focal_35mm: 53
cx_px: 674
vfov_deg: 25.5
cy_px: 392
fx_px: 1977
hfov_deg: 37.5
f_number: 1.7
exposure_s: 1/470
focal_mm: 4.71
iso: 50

...

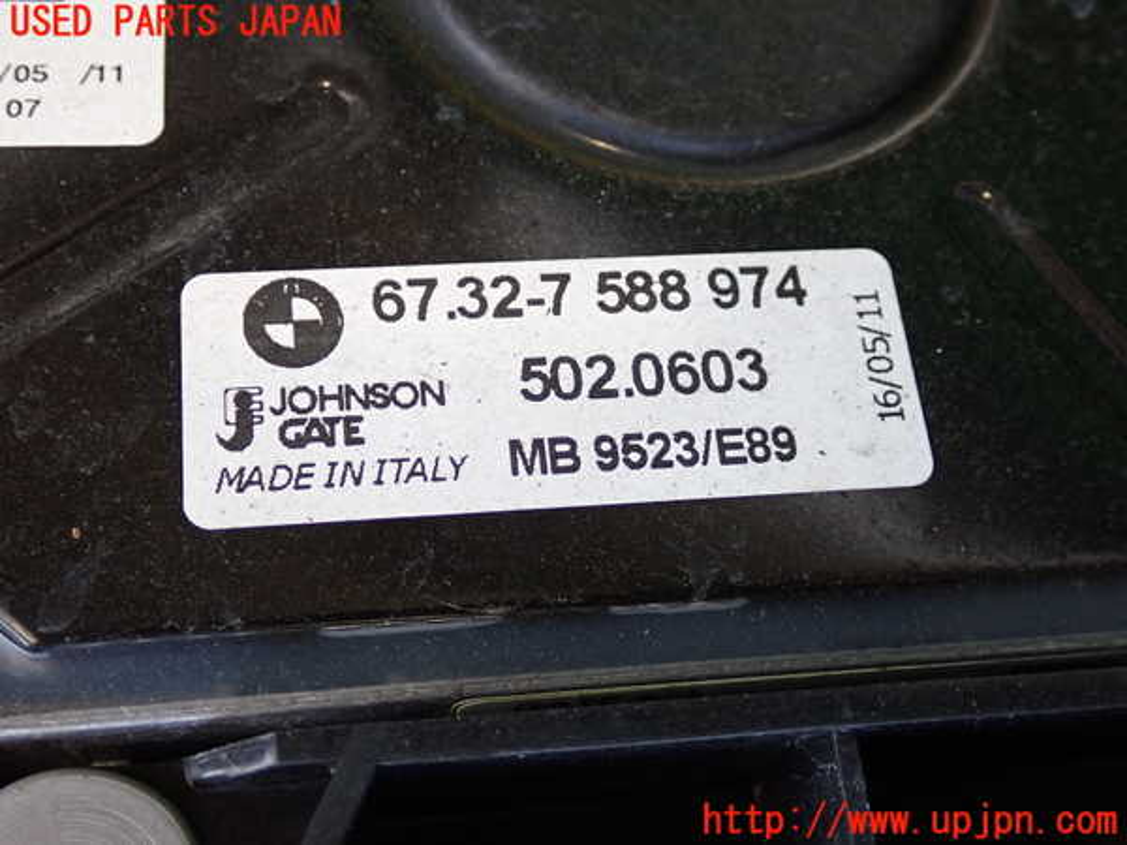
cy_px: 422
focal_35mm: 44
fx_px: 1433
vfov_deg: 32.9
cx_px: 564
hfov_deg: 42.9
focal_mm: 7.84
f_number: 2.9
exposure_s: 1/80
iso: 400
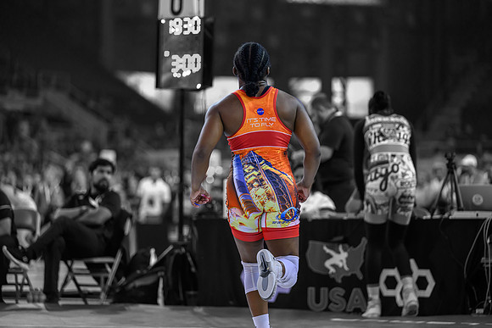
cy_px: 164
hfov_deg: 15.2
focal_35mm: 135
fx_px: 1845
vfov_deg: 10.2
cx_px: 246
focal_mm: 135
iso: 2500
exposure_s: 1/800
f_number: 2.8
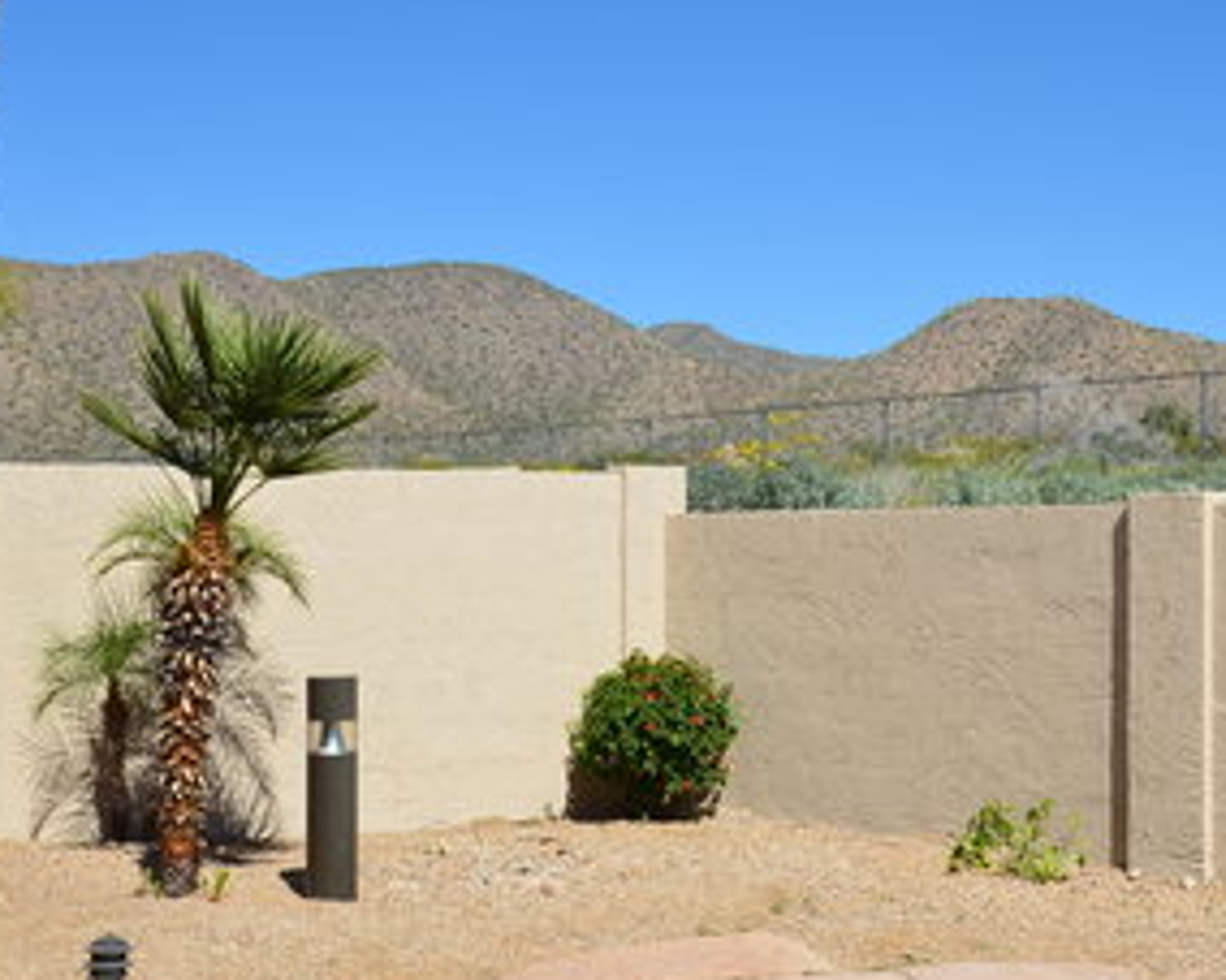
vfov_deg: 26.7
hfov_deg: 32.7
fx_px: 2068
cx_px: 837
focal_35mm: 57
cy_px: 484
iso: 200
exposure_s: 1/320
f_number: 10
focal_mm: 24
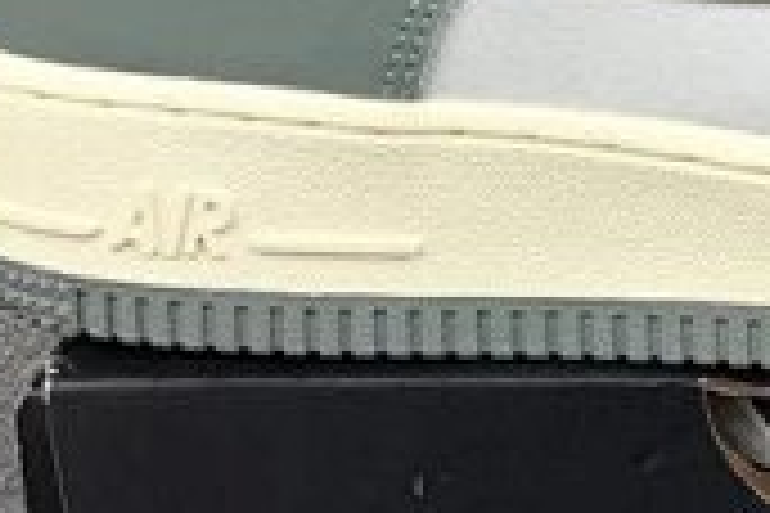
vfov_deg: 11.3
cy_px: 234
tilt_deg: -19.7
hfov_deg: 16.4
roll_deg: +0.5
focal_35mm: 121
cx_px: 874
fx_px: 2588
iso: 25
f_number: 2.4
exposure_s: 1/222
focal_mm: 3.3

--

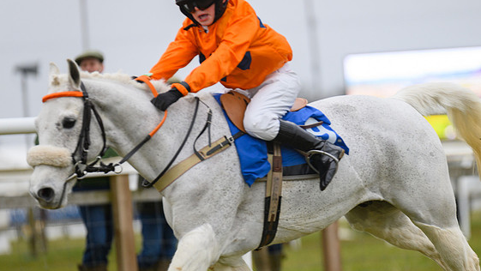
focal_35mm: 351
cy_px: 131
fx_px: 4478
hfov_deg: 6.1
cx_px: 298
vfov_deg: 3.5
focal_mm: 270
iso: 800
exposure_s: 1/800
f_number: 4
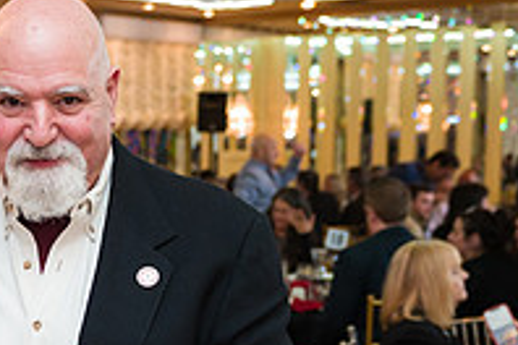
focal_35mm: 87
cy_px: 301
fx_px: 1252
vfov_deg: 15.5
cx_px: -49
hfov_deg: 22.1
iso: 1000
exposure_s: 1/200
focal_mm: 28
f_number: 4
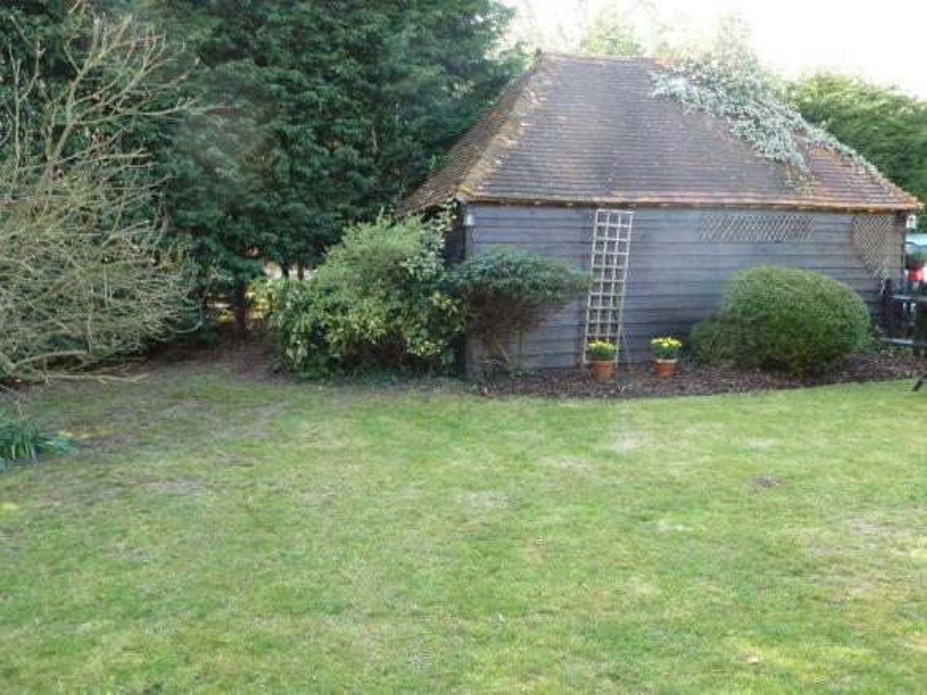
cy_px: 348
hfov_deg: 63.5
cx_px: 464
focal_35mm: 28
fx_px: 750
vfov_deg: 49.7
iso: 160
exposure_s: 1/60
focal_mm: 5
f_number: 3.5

TASK STATEMENT » In the listing above, find the line with "fx_px: 1845" and the line with "focal_mm: 3.3". Output both, plus every line between them, and no pictures.

WRITTEN SOLUTION »
fx_px: 1845
vfov_deg: 10.2
cx_px: 246
focal_mm: 135
iso: 2500
exposure_s: 1/800
f_number: 2.8
vfov_deg: 26.7
hfov_deg: 32.7
fx_px: 2068
cx_px: 837
focal_35mm: 57
cy_px: 484
iso: 200
exposure_s: 1/320
f_number: 10
focal_mm: 24
vfov_deg: 11.3
cy_px: 234
tilt_deg: -19.7
hfov_deg: 16.4
roll_deg: +0.5
focal_35mm: 121
cx_px: 874
fx_px: 2588
iso: 25
f_number: 2.4
exposure_s: 1/222
focal_mm: 3.3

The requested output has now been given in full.